Working across organisational boundaries, this complexity is increased. Each organisation brings a cast of different people operating in a variety of different situations, with different bureaucratic pressure.
From evaluating risk, to data gathering, to decision making, to governance: people shape how effectively data is shared. That’s why we believe that good systems arise when users and stakeholders are participants in the end-to-end process.
Systems work best when they’re designed with and around the people who use them.
Create a common data model
Once you understand the context and the human factor you can start to figure out what data transfer might look like.
Each organisation will have its own systems which don’t naturally join. There will be many different points where data needs to be shared.
Rather than build those links as the need arises, you need to design a space in which they can reliably exchange data. Failure to do that leads to systems that are haphazard, unreliable, or simply abandoned.
For joint case building, the CJJI report calls out the way in which one police force has needed to use Microsoft Teams chat to warn the CPS not to open urgent file transfers too soon, as this would cancel the transfer. The IT systems involved have no way of saying when a transfer is ready to be opened.
We believe a common data model is the technical foundation for a solution to advance and reduce risk for these kinds of complex data sharing problems. This covers everything from formats, to processes, to permissions and policies for data processing. A common data model provides a rich description of the data sharing problem and thus gives organisations the tools to manage it and design it.
What sets this approach apart is that the common data model provides a framework that de-risks the process of designing the exchange of data. That provides leaders with the reassurance that every aspect of data exchange has been thought through.
Just enough planning
Complex initiatives like data sharing across organisations are rarely as simple as a single project. They require multiple projects set out in a roadmap that can span years.
Roadmaps fall into three categories.
First, there are the ones where the end goal is so distant and ambitious, and the challenges so complex, that the programme never seems to end. Cost overruns. Deadlines are missed. What’s delivered falls short of expectations.
Second, and just as bad, are the ones that lack any ambition - where there’s nothing but low-hanging fruit and the big problems never get solved.
However, a good roadmap identifies how to move from the ‘no regrets’ quick wins that set direction, through more complex activities that build capability, and finally take that experience and deliver at scale.
Getting the sequencing right is not trivial. It requires a deeper understanding of the problems to be solved than any one specialism can cover; it requires coordination with the plans of all the organisations involved: and as each problem is solved, a little more of the complexity comes into view.
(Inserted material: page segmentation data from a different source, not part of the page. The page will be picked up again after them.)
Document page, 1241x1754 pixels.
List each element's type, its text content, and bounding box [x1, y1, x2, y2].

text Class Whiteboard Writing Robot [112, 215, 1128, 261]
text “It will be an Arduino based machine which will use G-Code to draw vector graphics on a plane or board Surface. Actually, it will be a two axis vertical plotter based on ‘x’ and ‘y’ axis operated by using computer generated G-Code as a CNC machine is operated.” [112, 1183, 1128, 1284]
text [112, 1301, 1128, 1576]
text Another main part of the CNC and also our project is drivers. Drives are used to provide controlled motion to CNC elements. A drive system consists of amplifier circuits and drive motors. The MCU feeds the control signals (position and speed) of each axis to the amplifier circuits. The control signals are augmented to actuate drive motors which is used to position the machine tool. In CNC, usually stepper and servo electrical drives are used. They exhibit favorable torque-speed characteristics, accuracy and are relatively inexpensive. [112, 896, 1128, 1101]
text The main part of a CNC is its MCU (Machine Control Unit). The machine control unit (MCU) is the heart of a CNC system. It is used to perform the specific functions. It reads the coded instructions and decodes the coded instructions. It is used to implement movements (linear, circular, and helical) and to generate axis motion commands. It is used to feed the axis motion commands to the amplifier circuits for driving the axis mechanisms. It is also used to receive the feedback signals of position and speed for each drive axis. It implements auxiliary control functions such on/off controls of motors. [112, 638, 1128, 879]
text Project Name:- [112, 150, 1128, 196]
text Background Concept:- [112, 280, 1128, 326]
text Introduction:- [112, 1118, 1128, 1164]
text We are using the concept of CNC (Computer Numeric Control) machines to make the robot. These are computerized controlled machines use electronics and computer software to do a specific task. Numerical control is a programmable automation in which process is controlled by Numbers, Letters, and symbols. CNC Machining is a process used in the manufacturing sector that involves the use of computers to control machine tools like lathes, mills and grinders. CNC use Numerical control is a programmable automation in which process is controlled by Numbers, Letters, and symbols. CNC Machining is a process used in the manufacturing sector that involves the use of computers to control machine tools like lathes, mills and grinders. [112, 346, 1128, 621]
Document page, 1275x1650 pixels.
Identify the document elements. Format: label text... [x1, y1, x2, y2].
Rather than set out a detailed plan at the outset, it requires governance to acknowledge the difference between short term tactics and long-term strategy and create a roadmap that bridges the two.
And because that’s a constantly changing picture, experts and stakeholders need to come together regularly to plot a route that’s feasible, and valuable.
Conclusion: Joined up services require joined up data
The problems of exchanging sensitive data across organisational boundaries are complex and subtle. Technology can accelerate exchange or add another layer of challenges.
It’s no surprise that these problems will sound familiar to anyone working in this space. There’s no silver bullet or new technology that will make them go away.
Instead, we believe a systematic, thorough, and end to end human centred approach is the best way to minimise the risks and bring the goal of a coordinated, efficient, joined-up approach within reach.